Developer Blog

Your Friend JIRA - A Quick Guide To Bug Squashing With Boxee

Like most developers, my day begins and ends with opening my bug tracking software. It is the secretary for the coding set; the clutch organizational tool all hackers use to stay organized and keep on top of their apps.

Boxee joins many other open source projects by relying on JIRA as our bug tracking software of choice. A best-of-breed dbase for keeping track of your app’s issues and features, our JIRA implementation is available to you the Boxee developer free of charge as you release your apps on the platform.

As you get started using your JIRA account on Boxee, you may wonder how the developer community defines many of the fields in your bugs. What does “resolved” really mean? How is that different from “Closed?”
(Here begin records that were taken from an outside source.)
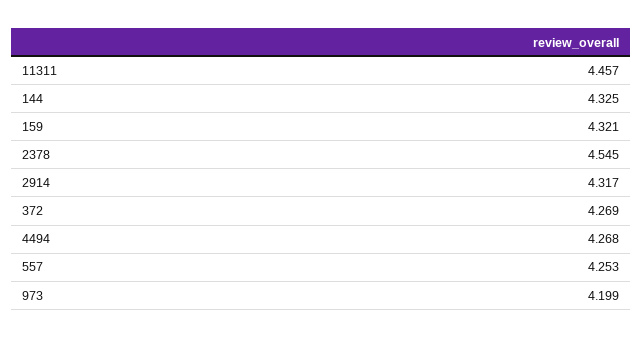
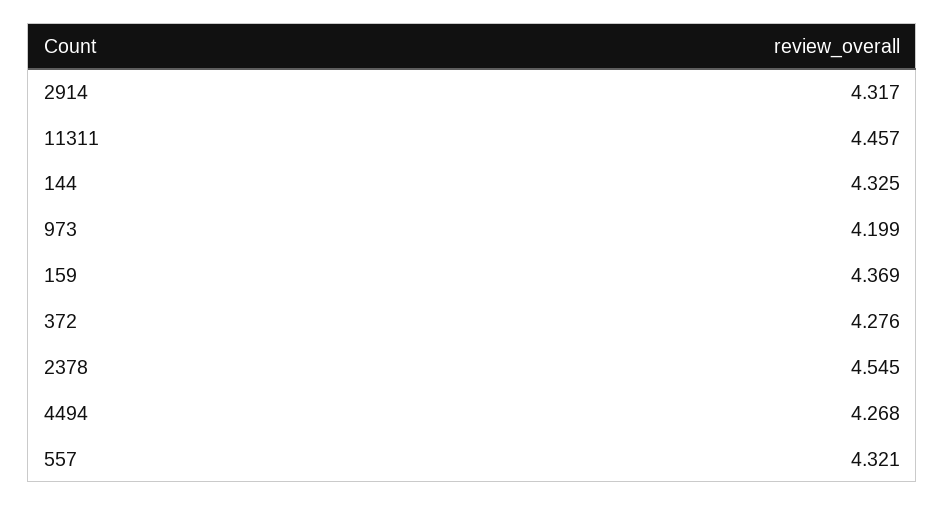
  {
    "11311": 4.457,
    "144": 4.325,
-   "159": 4.321,
+   "159": 4.369,
    "2378": 4.545,
    "2914": 4.317,
-   "372": 4.269,
+   "372": 4.276,
    "4494": 4.268,
-   "557": 4.253,
+   "557": 4.321,
    "973": 4.199
  }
Well worry no longer with this helpful guide to using our JIRA dbase to make your app better.

Status

  • Open: The issue is open and ready for the assignee to start work on it.
    When an issue is opened in Application project. it is automatically assigned to the Component owner.
  • In Progress: This issue is being actively worked on at the moment by the assignee.
  • Reopened: This issue was once resolved, but the resolution was deemed incorrect. From here issues are either marked assigned or resolved.
  • Resolved: A resolution has been taken, and it is awaiting verification by reporter. From here issues are either reopened, or closed.
  • Closed: The issue is considered finished, the resolution is correct. Issues which are closed can be reopened.

Resolution

  • Fixed (Default): A fix for this issue is checked into the source control and tested.
  • Won’t Fix: The problem described is an issue which will never be fixed. Or This behavior is by design.
  • Duplicate: The problem is a duplicate of an existing issue.
  • Incomplete: The problem is not completely described.
  • Cannot Reproduce: All attempts at reproducing this issue failed, or not enough information was available to reproduce the issue. Reading the code produces no clues as to why this behavior would occur. If more information appears later, please reopen the issue.